> THE PROBLEM: Count the lines below that contain the string "dataCollectionAgents" and reply with the number alone.

> PROVIDED ENTRIES:
┏━━

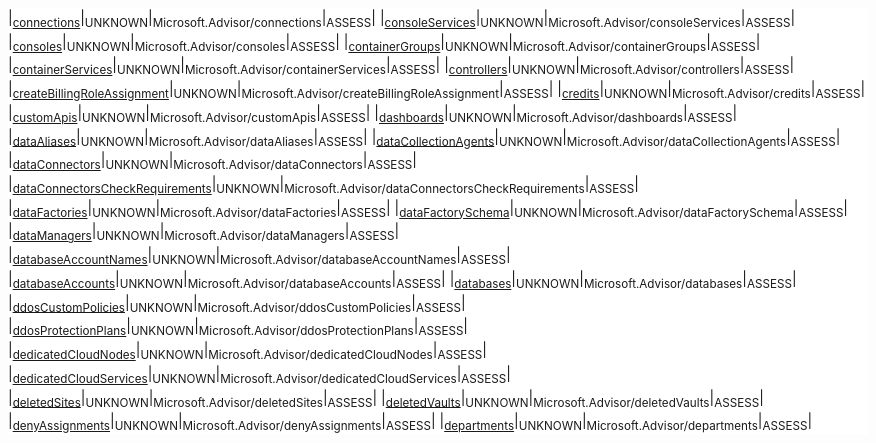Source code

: |<sub>[connections](https://github.com/openrba/python-azure-techradar/tree/master/Microsoft.Advisor/connections)</sub>|<sub>UNKNOWN</sub>|<sub>Microsoft.Advisor/connections</sub>|<sub>ASSESS</sub>|
|<sub>[consoleServices](https://github.com/openrba/python-azure-techradar/tree/master/Microsoft.Advisor/consoleServices)</sub>|<sub>UNKNOWN</sub>|<sub>Microsoft.Advisor/consoleServices</sub>|<sub>ASSESS</sub>|
|<sub>[consoles](https://github.com/openrba/python-azure-techradar/tree/master/Microsoft.Advisor/consoles)</sub>|<sub>UNKNOWN</sub>|<sub>Microsoft.Advisor/consoles</sub>|<sub>ASSESS</sub>|
|<sub>[containerGroups](https://github.com/openrba/python-azure-techradar/tree/master/Microsoft.Advisor/containerGroups)</sub>|<sub>UNKNOWN</sub>|<sub>Microsoft.Advisor/containerGroups</sub>|<sub>ASSESS</sub>|
|<sub>[containerServices](https://github.com/openrba/python-azure-techradar/tree/master/Microsoft.Advisor/containerServices)</sub>|<sub>UNKNOWN</sub>|<sub>Microsoft.Advisor/containerServices</sub>|<sub>ASSESS</sub>|
|<sub>[controllers](https://github.com/openrba/python-azure-techradar/tree/master/Microsoft.Advisor/controllers)</sub>|<sub>UNKNOWN</sub>|<sub>Microsoft.Advisor/controllers</sub>|<sub>ASSESS</sub>|
|<sub>[createBillingRoleAssignment](https://github.com/openrba/python-azure-techradar/tree/master/Microsoft.Advisor/createBillingRoleAssignment)</sub>|<sub>UNKNOWN</sub>|<sub>Microsoft.Advisor/createBillingRoleAssignment</sub>|<sub>ASSESS</sub>|
|<sub>[credits](https://github.com/openrba/python-azure-techradar/tree/master/Microsoft.Advisor/credits)</sub>|<sub>UNKNOWN</sub>|<sub>Microsoft.Advisor/credits</sub>|<sub>ASSESS</sub>|
|<sub>[customApis](https://github.com/openrba/python-azure-techradar/tree/master/Microsoft.Advisor/customApis)</sub>|<sub>UNKNOWN</sub>|<sub>Microsoft.Advisor/customApis</sub>|<sub>ASSESS</sub>|
|<sub>[dashboards](https://github.com/openrba/python-azure-techradar/tree/master/Microsoft.Advisor/dashboards)</sub>|<sub>UNKNOWN</sub>|<sub>Microsoft.Advisor/dashboards</sub>|<sub>ASSESS</sub>|
|<sub>[dataAliases](https://github.com/openrba/python-azure-techradar/tree/master/Microsoft.Advisor/dataAliases)</sub>|<sub>UNKNOWN</sub>|<sub>Microsoft.Advisor/dataAliases</sub>|<sub>ASSESS</sub>|
|<sub>[dataCollectionAgents](https://github.com/openrba/python-azure-techradar/tree/master/Microsoft.Advisor/dataCollectionAgents)</sub>|<sub>UNKNOWN</sub>|<sub>Microsoft.Advisor/dataCollectionAgents</sub>|<sub>ASSESS</sub>|
|<sub>[dataConnectors](https://github.com/openrba/python-azure-techradar/tree/master/Microsoft.Advisor/dataConnectors)</sub>|<sub>UNKNOWN</sub>|<sub>Microsoft.Advisor/dataConnectors</sub>|<sub>ASSESS</sub>|
|<sub>[dataConnectorsCheckRequirements](https://github.com/openrba/python-azure-techradar/tree/master/Microsoft.Advisor/dataConnectorsCheckRequirements)</sub>|<sub>UNKNOWN</sub>|<sub>Microsoft.Advisor/dataConnectorsCheckRequirements</sub>|<sub>ASSESS</sub>|
|<sub>[dataFactories](https://github.com/openrba/python-azure-techradar/tree/master/Microsoft.Advisor/dataFactories)</sub>|<sub>UNKNOWN</sub>|<sub>Microsoft.Advisor/dataFactories</sub>|<sub>ASSESS</sub>|
|<sub>[dataFactorySchema](https://github.com/openrba/python-azure-techradar/tree/master/Microsoft.Advisor/dataFactorySchema)</sub>|<sub>UNKNOWN</sub>|<sub>Microsoft.Advisor/dataFactorySchema</sub>|<sub>ASSESS</sub>|
|<sub>[dataManagers](https://github.com/openrba/python-azure-techradar/tree/master/Microsoft.Advisor/dataManagers)</sub>|<sub>UNKNOWN</sub>|<sub>Microsoft.Advisor/dataManagers</sub>|<sub>ASSESS</sub>|
|<sub>[databaseAccountNames](https://github.com/openrba/python-azure-techradar/tree/master/Microsoft.Advisor/databaseAccountNames)</sub>|<sub>UNKNOWN</sub>|<sub>Microsoft.Advisor/databaseAccountNames</sub>|<sub>ASSESS</sub>|
|<sub>[databaseAccounts](https://github.com/openrba/python-azure-techradar/tree/master/Microsoft.Advisor/databaseAccounts)</sub>|<sub>UNKNOWN</sub>|<sub>Microsoft.Advisor/databaseAccounts</sub>|<sub>ASSESS</sub>|
|<sub>[databases](https://github.com/openrba/python-azure-techradar/tree/master/Microsoft.Advisor/databases)</sub>|<sub>UNKNOWN</sub>|<sub>Microsoft.Advisor/databases</sub>|<sub>ASSESS</sub>|
|<sub>[ddosCustomPolicies](https://github.com/openrba/python-azure-techradar/tree/master/Microsoft.Advisor/ddosCustomPolicies)</sub>|<sub>UNKNOWN</sub>|<sub>Microsoft.Advisor/ddosCustomPolicies</sub>|<sub>ASSESS</sub>|
|<sub>[ddosProtectionPlans](https://github.com/openrba/python-azure-techradar/tree/master/Microsoft.Advisor/ddosProtectionPlans)</sub>|<sub>UNKNOWN</sub>|<sub>Microsoft.Advisor/ddosProtectionPlans</sub>|<sub>ASSESS</sub>|
|<sub>[dedicatedCloudNodes](https://github.com/openrba/python-azure-techradar/tree/master/Microsoft.Advisor/dedicatedCloudNodes)</sub>|<sub>UNKNOWN</sub>|<sub>Microsoft.Advisor/dedicatedCloudNodes</sub>|<sub>ASSESS</sub>|
|<sub>[dedicatedCloudServices](https://github.com/openrba/python-azure-techradar/tree/master/Microsoft.Advisor/dedicatedCloudServices)</sub>|<sub>UNKNOWN</sub>|<sub>Microsoft.Advisor/dedicatedCloudServices</sub>|<sub>ASSESS</sub>|
|<sub>[deletedSites](https://github.com/openrba/python-azure-techradar/tree/master/Microsoft.Advisor/deletedSites)</sub>|<sub>UNKNOWN</sub>|<sub>Microsoft.Advisor/deletedSites</sub>|<sub>ASSESS</sub>|
|<sub>[deletedVaults](https://github.com/openrba/python-azure-techradar/tree/master/Microsoft.Advisor/deletedVaults)</sub>|<sub>UNKNOWN</sub>|<sub>Microsoft.Advisor/deletedVaults</sub>|<sub>ASSESS</sub>|
|<sub>[denyAssignments](https://github.com/openrba/python-azure-techradar/tree/master/Microsoft.Advisor/denyAssignments)</sub>|<sub>UNKNOWN</sub>|<sub>Microsoft.Advisor/denyAssignments</sub>|<sub>ASSESS</sub>|
|<sub>[departments](https://github.com/openrba/python-azure-techradar/tree/master/Microsoft.Advisor/departments)</sub>|<sub>UNKNOWN</sub>|<sub>Microsoft.Advisor/departments</sub>|<sub>ASSESS</sub>|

┗━━

> ANSWER BOX: 1